Official discussion thread for quick maffs. Please do not post any spoilers or big hints.

Wow no blood so far, crazy

Yeah if anyone has any advice, feel free to send it my way. I have been looking at common modulus attacks and a bunch of different stuff for a while now… Would love a nudge. I suppose that means someone else needs to solve it first though…

As always, I’m sure it’ll be obvious in hindsight, but for an “easy” challenge, this seems far less straightforward than the last two RSA challenges (Lost Modulus and Lost Modulus Again). Given that I can’t find any obvious weakness in the modulus, my current leads are:

- The public exponent, e, is one of the 172 prime numbers under 1024 (2^10).
- The hint confirms that the three plaintexts are all 231 bits in length or less (i.e. the messages are either not padded, or not padded properly).

I did wonder whether either of the numbers in the challenge text may have some relevance (i.e. “there have to be 4529837459872034759 different equations and 347293475923709458 different fields”) but I can’t see anything obvious, and they have a few repeating digits, and no 1s or 6s, suggesting it was just someone hammering out a long number on the keyboard.

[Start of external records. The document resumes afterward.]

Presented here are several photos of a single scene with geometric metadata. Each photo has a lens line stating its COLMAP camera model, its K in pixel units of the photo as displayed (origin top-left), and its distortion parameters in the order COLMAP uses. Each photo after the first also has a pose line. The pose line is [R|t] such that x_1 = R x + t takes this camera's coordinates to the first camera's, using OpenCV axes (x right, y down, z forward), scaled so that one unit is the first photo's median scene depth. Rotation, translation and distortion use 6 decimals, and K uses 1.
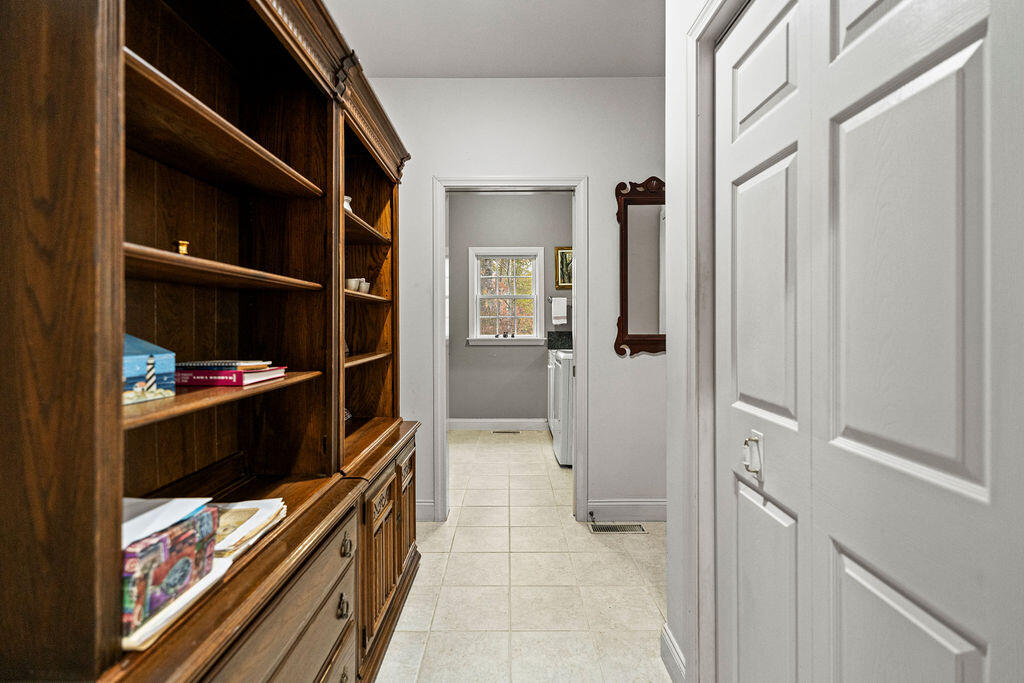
lens RADIAL K [[480.2, 0, 500.7], [0, 480.2, 325.5], [0, 0, 1]] dist [0.006904, -0.002749]
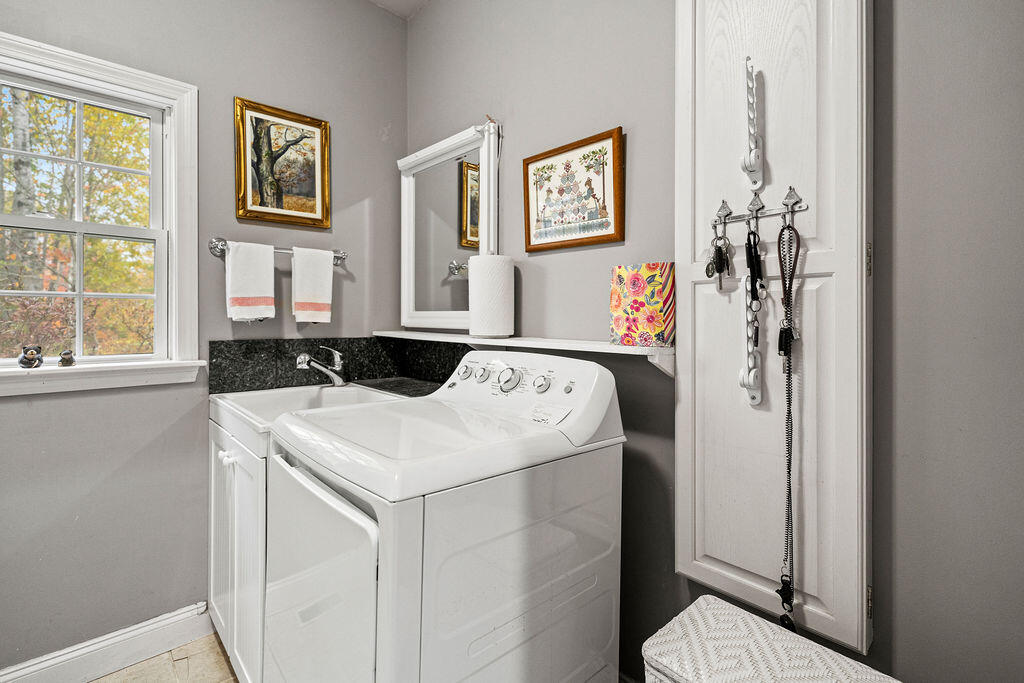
lens RADIAL K [[480.2, 0, 522.8], [0, 480.2, 310.9], [0, 0, 1]] dist [0.006904, -0.002749]
pose [[0.720587, 0.002489, 0.693361, 0.040090], [0.002265, 0.999980, -0.005945, -0.011715], [-0.693361, 0.005854, 0.720566, 1.115009]]
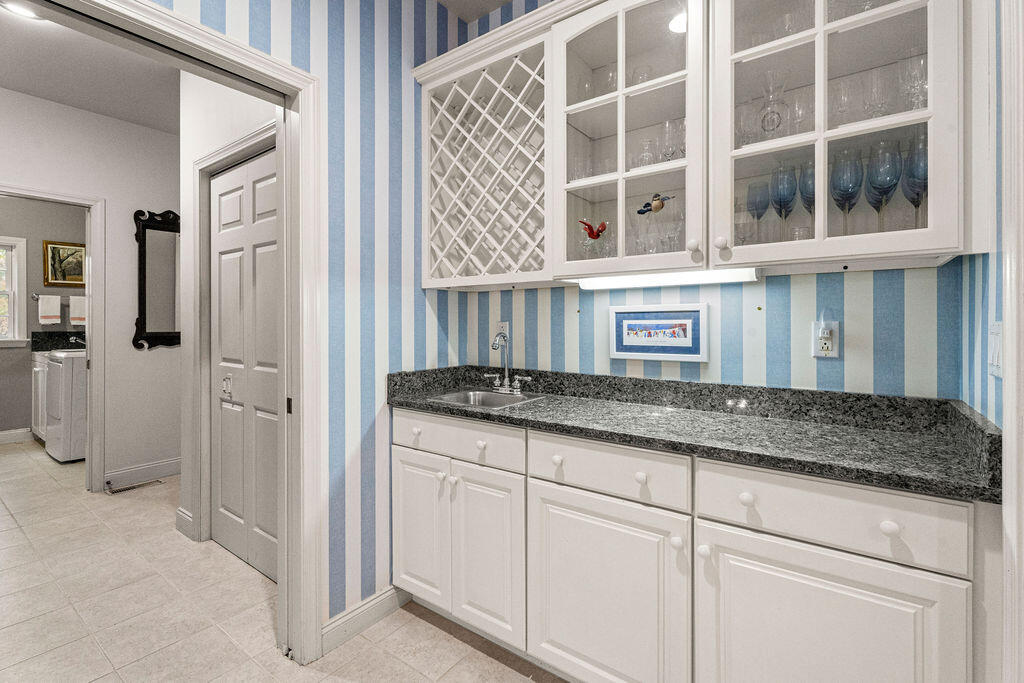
lens RADIAL K [[480.2, 0, 515.6], [0, 480.2, 321.7], [0, 0, 1]] dist [0.006904, -0.002749]
pose [[0.592475, 0.003177, 0.805583, -0.176142], [0.002614, 0.999979, -0.005866, 0.001964], [-0.805585, 0.005581, 0.592454, -0.520282]]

I’ve also been exploring various attacks on small public exponents, and unpadded messages, but nothing working so far…

Oof, finally got it! Some very general hints:

- Definitely not an easy challenge, though it only took about a dozen lines of
*Sage*code to solve once I found the correct attack in an*old paper*. - Even if the public exponent were given this would be a cool problem.
- So nobody goes down this rabbit hole: The numbers in the challenge text had nothing to do with the solution, at least the way I did it.

Feel free to DM me with what you’ve tried and I’ll see if I can steer you in the right direction.

Same struggle here @onetimepad ! For a moment I saw light thinking that “pure numbers” were “perfect numbers” but I found none, even in the description.

Made a little progress by decomposing the hint in base 256: this may help to guess letters & length of the strings, but nothing 100%.

If anyone ends up at the same point I did, where you have a working method to solve this in Sage, but it takes too long to test values of e larger than 13 or so, be aware that Sage has an internal implementation of the relevant technique that runs much more quickly than doing it yourself manually. You’ll know what this is called if you actually read the relevant research more closely than I did! Thank you @coletree!

I recommend doing the medium “Lost modulus again” before this easy chall hahaha

Also thanks to @coletree for saving me from those unending computations

While it’s true that for e>13 it is quite slow, the naive method is not terribly slow, and the correct value of e can be bruteforced in like 10 minutes or so… it’s too weak.

I am also pretty stuck atm. Would appreciate it if anyone can pm me

This is a “find the paper” crypto challenge (that’s often used derisively, but I think it provides a great opportunity to increase a skill you’ll need if you want to get better at crypto and that’s reading math papers)…so basically, look at what attacks sort of seem like they might be related, then go dig up the original papers and read them. When you find the right one, it will show how to solve the exact setup from this problem

No `E`

is not a small prime number. It is a large prime number.

New to this problem here. I think I got the paper which detailed the solution - that’s not hard if you search the right terms.

But It seems that wherever I go in sage, I get messages like “*operation* not supported in ring”.

Could I PM someone to look at the problem in my code?